■ **Provided material**

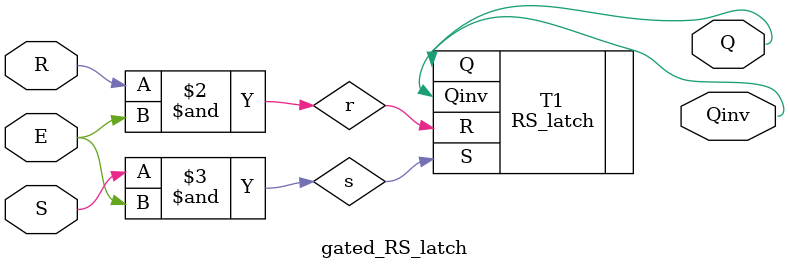
<source format=v>
`timescale 1ns / 1ps
module gated_RS_latch(
    input R,
    input S,
    input E,
    output Q,
    output Qinv
    );
	
	reg r, s;
	
	always @(E or R or S)
		begin
			r = R & E;
			s = S & E;
		end
	RS_latch T1(.R(r), .S(s), .Q(Q), .Qinv(Qinv));
	
endmodule


























































































































































































































































































































































































































































































































































































































































</source>
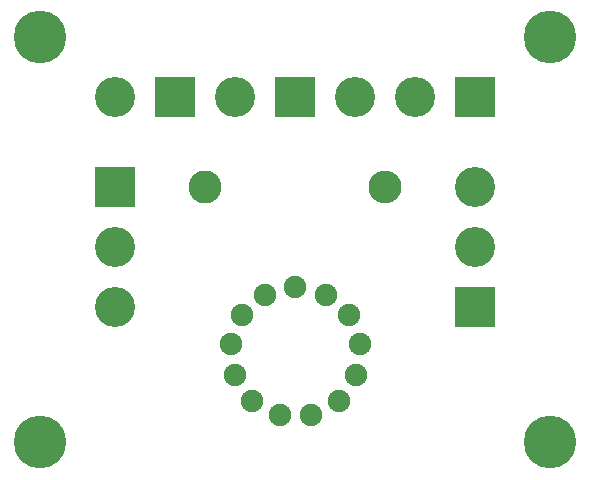
<source format=gbr>
G04 #@! TF.FileFunction,Soldermask,Bot*
%FSLAX46Y46*%
G04 Gerber Fmt 4.6, Leading zero omitted, Abs format (unit mm)*
G04 Created by KiCad (PCBNEW 4.0.7) date Tuesday, March 20, 2018 'PMt' 03:31:39 PM*
%MOMM*%
%LPD*%
G01*
G04 APERTURE LIST*
%ADD10C,0.100000*%
%ADD11C,4.464000*%
%ADD12R,3.400000X3.400000*%
%ADD13C,3.400000*%
%ADD14O,1.900000X1.900000*%
%ADD15C,2.800000*%
%ADD16O,2.800000X2.800000*%
G04 APERTURE END LIST*
D10*
D11*
X130810000Y-58420000D03*
X130810000Y-92710000D03*
X173990000Y-92710000D03*
D12*
X137160000Y-71120000D03*
D13*
X137160000Y-76200000D03*
X137160000Y-81280000D03*
D12*
X167640000Y-81280000D03*
D13*
X167640000Y-76200000D03*
X167640000Y-71120000D03*
D12*
X167640000Y-63500000D03*
D13*
X162560000Y-63500000D03*
X157480000Y-63500000D03*
D12*
X152400000Y-63500000D03*
D13*
X147320000Y-63500000D03*
D12*
X142240000Y-63500000D03*
D13*
X137160000Y-63500000D03*
D14*
X152400000Y-79590000D03*
X149844023Y-80219992D03*
X147873589Y-81965644D03*
X146940102Y-84427049D03*
X147257411Y-87040326D03*
X148752826Y-89206809D03*
X151083764Y-90430179D03*
X153716236Y-90430179D03*
X156047174Y-89206809D03*
X157542589Y-87040326D03*
X157859898Y-84427049D03*
X156926411Y-81965644D03*
X154955977Y-80219992D03*
D15*
X144780000Y-71120000D03*
D16*
X160020000Y-71120000D03*
D11*
X173990000Y-58420000D03*
M02*

</source>
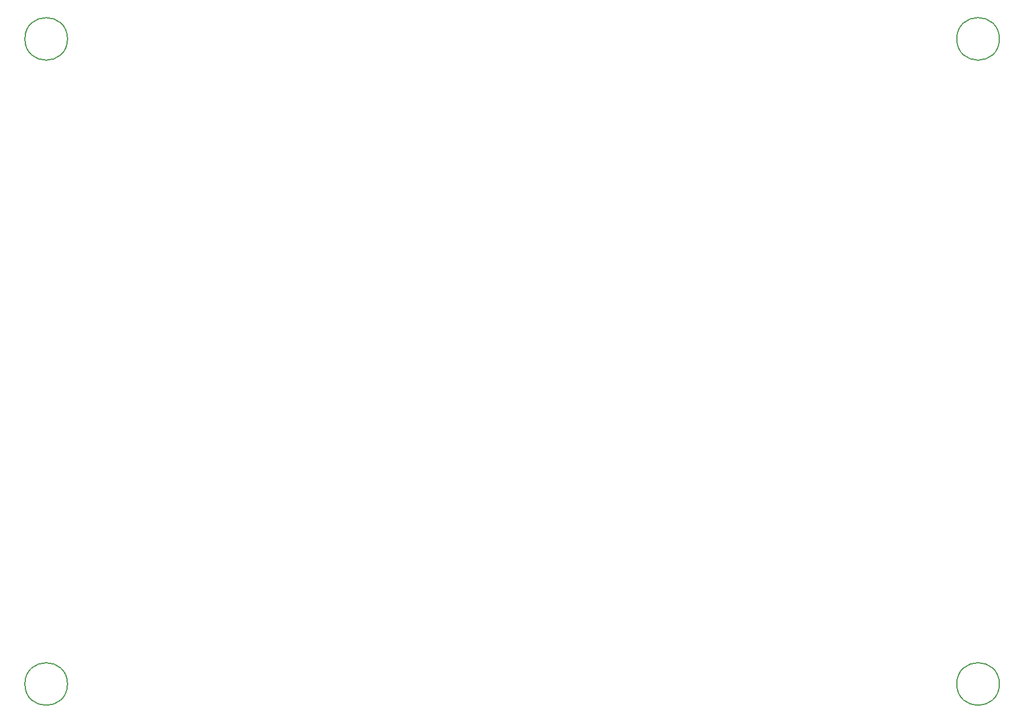
<source format=gbr>
%TF.GenerationSoftware,KiCad,Pcbnew,8.0.2*%
%TF.CreationDate,2024-06-17T23:38:42+07:00*%
%TF.ProjectId,Series Circuit,53657269-6573-4204-9369-72637569742e,rev?*%
%TF.SameCoordinates,Original*%
%TF.FileFunction,Other,Comment*%
%FSLAX46Y46*%
G04 Gerber Fmt 4.6, Leading zero omitted, Abs format (unit mm)*
G04 Created by KiCad (PCBNEW 8.0.2) date 2024-06-17 23:38:42*
%MOMM*%
%LPD*%
G01*
G04 APERTURE LIST*
%ADD10C,0.150000*%
G04 APERTURE END LIST*
D10*
%TO.C,H3*%
X75600000Y-141300000D02*
G75*
G02*
X69200000Y-141300000I-3200000J0D01*
G01*
X69200000Y-141300000D02*
G75*
G02*
X75600000Y-141300000I3200000J0D01*
G01*
%TO.C,H4*%
X215600000Y-141300000D02*
G75*
G02*
X209200000Y-141300000I-3200000J0D01*
G01*
X209200000Y-141300000D02*
G75*
G02*
X215600000Y-141300000I3200000J0D01*
G01*
%TO.C,H1*%
X75600000Y-44300000D02*
G75*
G02*
X69200000Y-44300000I-3200000J0D01*
G01*
X69200000Y-44300000D02*
G75*
G02*
X75600000Y-44300000I3200000J0D01*
G01*
%TO.C,H2*%
X215600000Y-44300000D02*
G75*
G02*
X209200000Y-44300000I-3200000J0D01*
G01*
X209200000Y-44300000D02*
G75*
G02*
X215600000Y-44300000I3200000J0D01*
G01*
%TD*%
M02*

</source>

■ **Task prompt**
Would you return the whole listing exactly, without the pictures?

■ **Result for this exercise**
<source format=v>
`timescale 1ns / 1ps
module gated_RS_latch(
    input R,
    input S,
    input E,
    output Q,
    output Qinv
    );
	
	reg r, s;
	
	always @(E or R or S)
		begin
			r = R & E;
			s = S & E;
		end
	RS_latch T1(.R(r), .S(s), .Q(Q), .Qinv(Qinv));
	
endmodule


























































































































































































































































































































































































































































































































































































































































</source>
<source format=gbr>
G04 #@! TF.FileFunction,Soldermask,Bot*
%FSLAX46Y46*%
G04 Gerber Fmt 4.6, Leading zero omitted, Abs format (unit mm)*
G04 Created by KiCad (PCBNEW 4.0.7) date Tuesday, March 20, 2018 'PMt' 03:31:39 PM*
%MOMM*%
%LPD*%
G01*
G04 APERTURE LIST*
%ADD10C,0.100000*%
%ADD11C,4.464000*%
%ADD12R,3.400000X3.400000*%
%ADD13C,3.400000*%
%ADD14O,1.900000X1.900000*%
%ADD15C,2.800000*%
%ADD16O,2.800000X2.800000*%
G04 APERTURE END LIST*
D10*
D11*
X130810000Y-58420000D03*
X130810000Y-92710000D03*
X173990000Y-92710000D03*
D12*
X137160000Y-71120000D03*
D13*
X137160000Y-76200000D03*
X137160000Y-81280000D03*
D12*
X167640000Y-81280000D03*
D13*
X167640000Y-76200000D03*
X167640000Y-71120000D03*
D12*
X167640000Y-63500000D03*
D13*
X162560000Y-63500000D03*
X157480000Y-63500000D03*
D12*
X152400000Y-63500000D03*
D13*
X147320000Y-63500000D03*
D12*
X142240000Y-63500000D03*
D13*
X137160000Y-63500000D03*
D14*
X152400000Y-79590000D03*
X149844023Y-80219992D03*
X147873589Y-81965644D03*
X146940102Y-84427049D03*
X147257411Y-87040326D03*
X148752826Y-89206809D03*
X151083764Y-90430179D03*
X153716236Y-90430179D03*
X156047174Y-89206809D03*
X157542589Y-87040326D03*
X157859898Y-84427049D03*
X156926411Y-81965644D03*
X154955977Y-80219992D03*
D15*
X144780000Y-71120000D03*
D16*
X160020000Y-71120000D03*
D11*
X173990000Y-58420000D03*
M02*

</source>
<source format=gbr>
%TF.GenerationSoftware,KiCad,Pcbnew,8.0.2*%
%TF.CreationDate,2024-06-17T23:38:42+07:00*%
%TF.ProjectId,Series Circuit,53657269-6573-4204-9369-72637569742e,rev?*%
%TF.SameCoordinates,Original*%
%TF.FileFunction,Other,Comment*%
%FSLAX46Y46*%
G04 Gerber Fmt 4.6, Leading zero omitted, Abs format (unit mm)*
G04 Created by KiCad (PCBNEW 8.0.2) date 2024-06-17 23:38:42*
%MOMM*%
%LPD*%
G01*
G04 APERTURE LIST*
%ADD10C,0.150000*%
G04 APERTURE END LIST*
D10*
%TO.C,H3*%
X75600000Y-141300000D02*
G75*
G02*
X69200000Y-141300000I-3200000J0D01*
G01*
X69200000Y-141300000D02*
G75*
G02*
X75600000Y-141300000I3200000J0D01*
G01*
%TO.C,H4*%
X215600000Y-141300000D02*
G75*
G02*
X209200000Y-141300000I-3200000J0D01*
G01*
X209200000Y-141300000D02*
G75*
G02*
X215600000Y-141300000I3200000J0D01*
G01*
%TO.C,H1*%
X75600000Y-44300000D02*
G75*
G02*
X69200000Y-44300000I-3200000J0D01*
G01*
X69200000Y-44300000D02*
G75*
G02*
X75600000Y-44300000I3200000J0D01*
G01*
%TO.C,H2*%
X215600000Y-44300000D02*
G75*
G02*
X209200000Y-44300000I-3200000J0D01*
G01*
X209200000Y-44300000D02*
G75*
G02*
X215600000Y-44300000I3200000J0D01*
G01*
%TD*%
M02*

</source>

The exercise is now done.